The second thing on his list had been Cat. Not exactly a pet. More like a mascot. Carter had fed the thing once, not long after their arrival in this place, and forever after, it’d just been around more often than it was not. When Carter’d left his tent to head for the flight line last night, Cat had been peacefully laid out asleep and wheezing in a pile of ratty blankets by the tent door. Now he could hear it rooting around somewhere beneath his bunk. And he’d often said that when the time finally came to leave this place completely, Cat would be the only thing he took with him for the big ride other than the lice.

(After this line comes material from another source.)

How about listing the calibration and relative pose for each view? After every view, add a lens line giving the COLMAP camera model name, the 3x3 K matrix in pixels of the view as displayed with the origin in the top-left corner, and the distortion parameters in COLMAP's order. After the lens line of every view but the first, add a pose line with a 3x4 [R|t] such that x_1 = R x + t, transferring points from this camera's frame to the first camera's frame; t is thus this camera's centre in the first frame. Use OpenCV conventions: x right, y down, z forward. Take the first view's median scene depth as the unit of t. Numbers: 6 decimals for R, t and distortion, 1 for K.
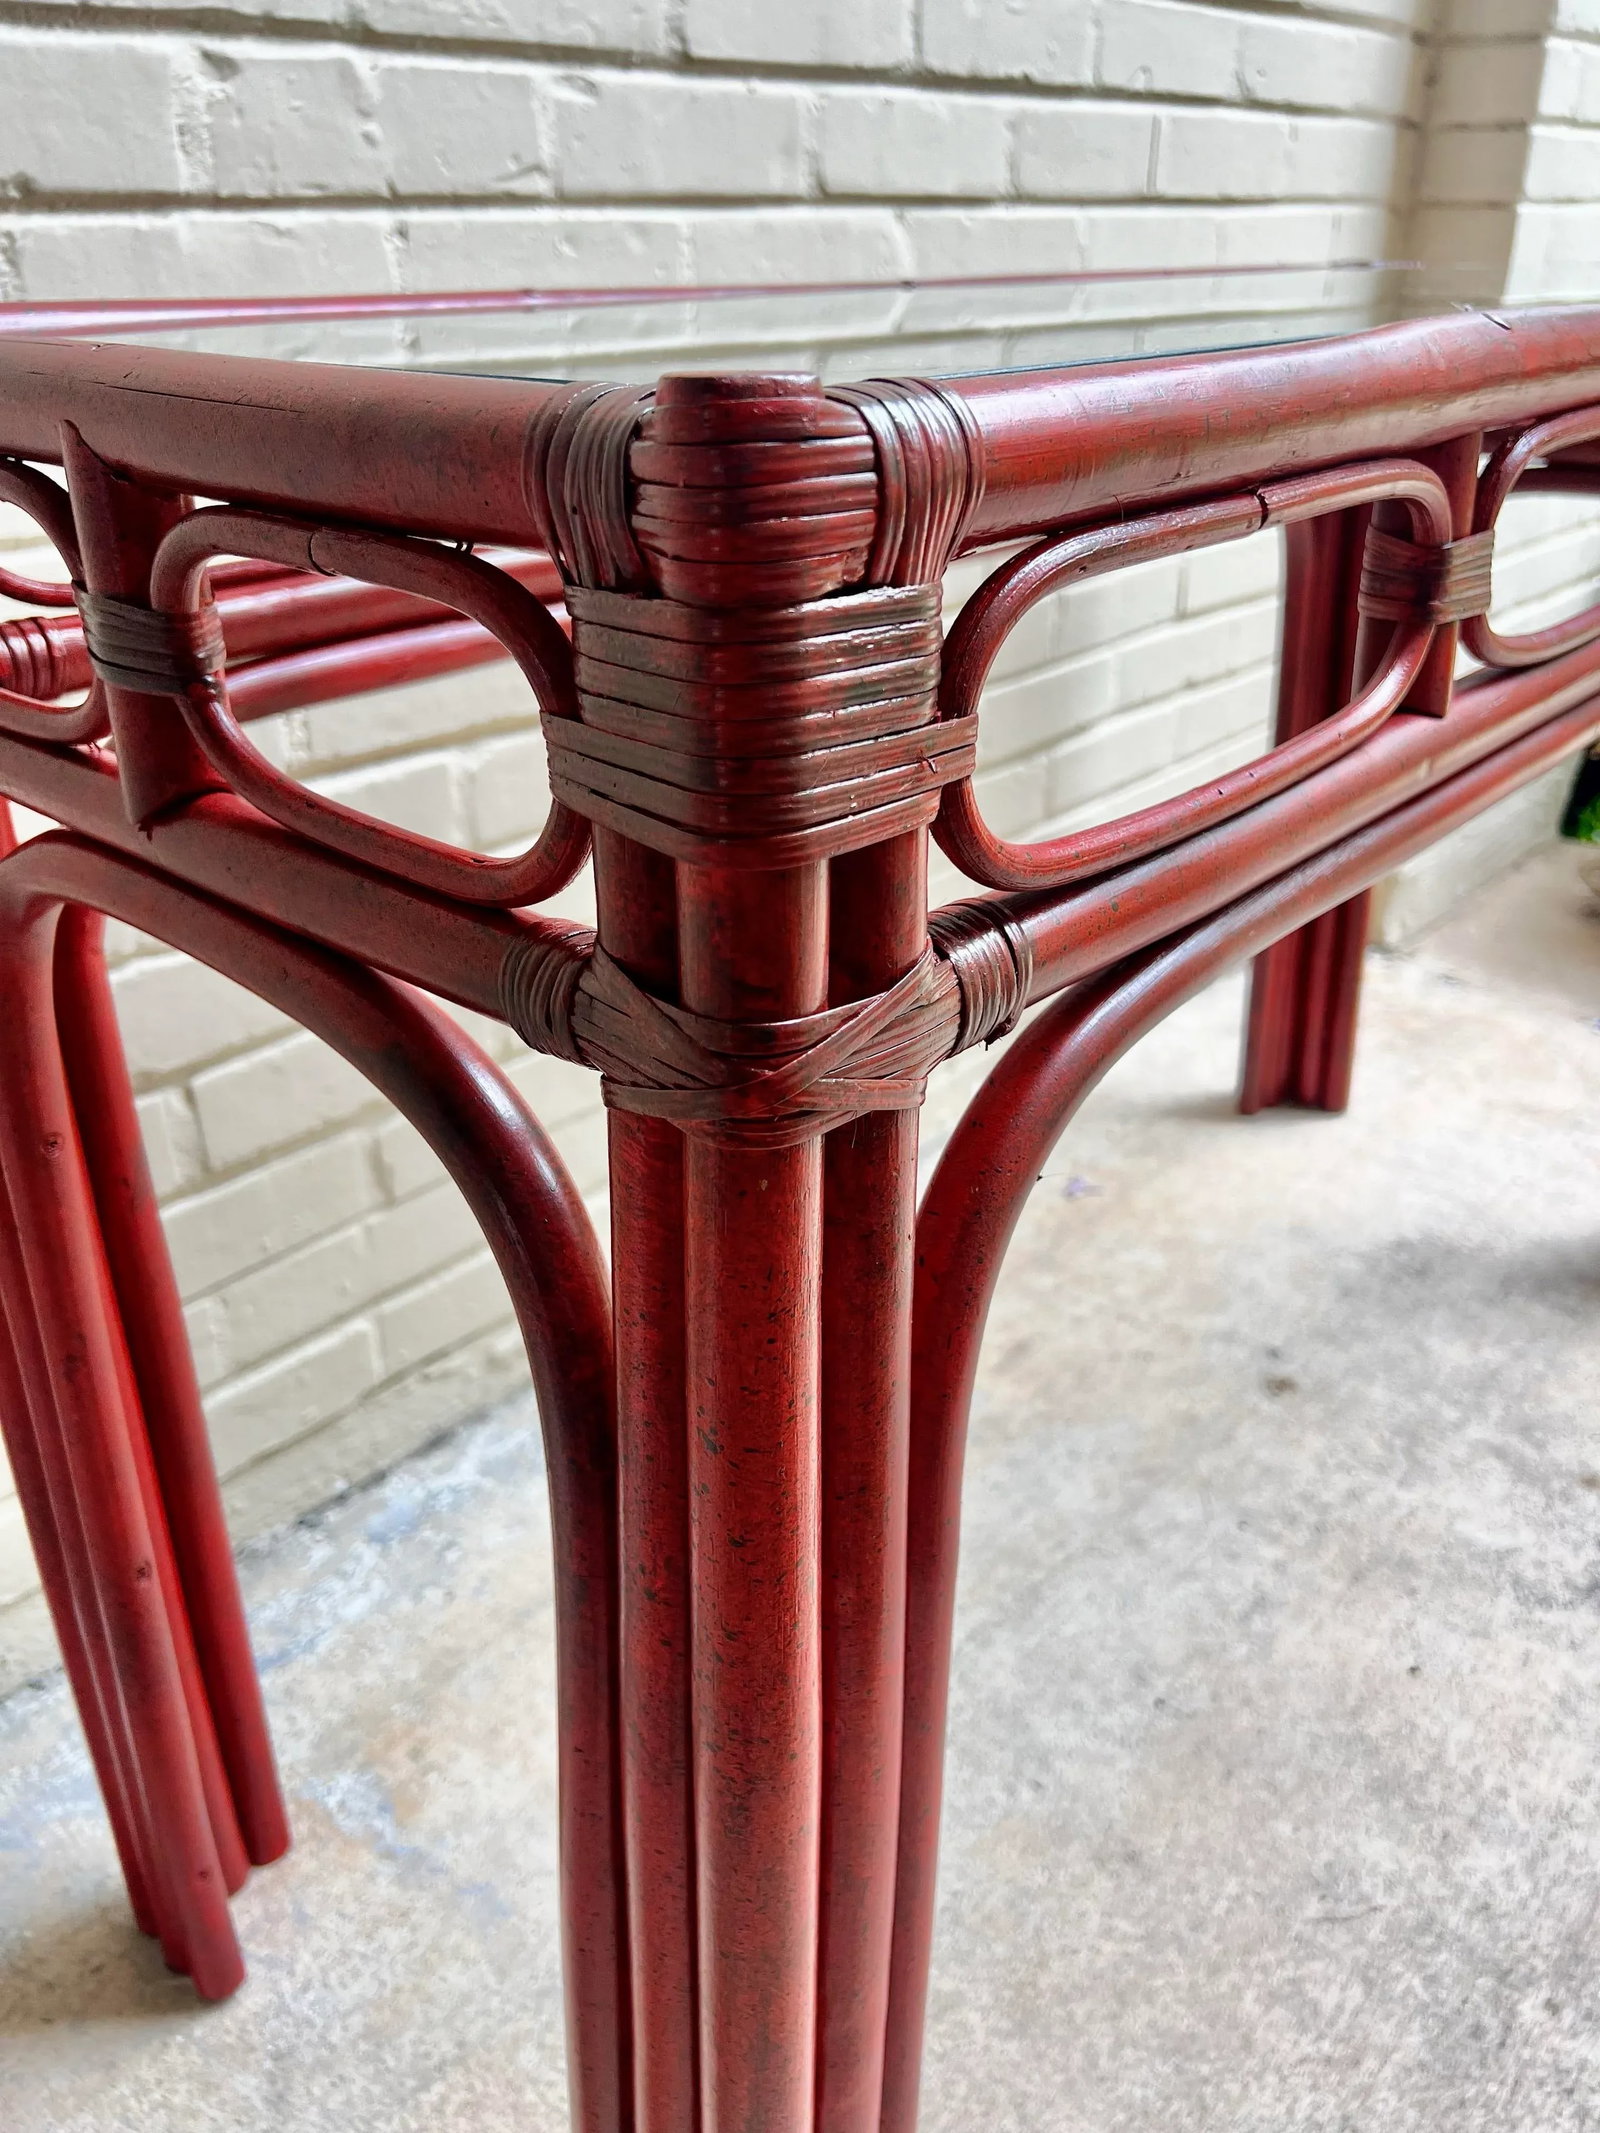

Cat looked something like a bug-eyed Burmese kitten swallowed to the neck by a snake. It (since the issue of he or she had never been determined as neither Carter or Fenn had ever known where to look) had a mashed-in face, pointed ears, a head the size of a fist followed southerly by a long, snaking body covered in furred scales that felt like the green on a pool table, eight stubby legs, and a docked stub of a tail like a Doberman’s. Cat was brown some of the time, or mottled white, or a deep and golden tan depending on the season, but furious always. It spit when angry. Like a cobra, it had a hood on its neck that would stand up when Cat was annoyed and turn a bright, angry scarlet when it was about to kill something. The flying rats that Carter hated, for example. Or Fenn.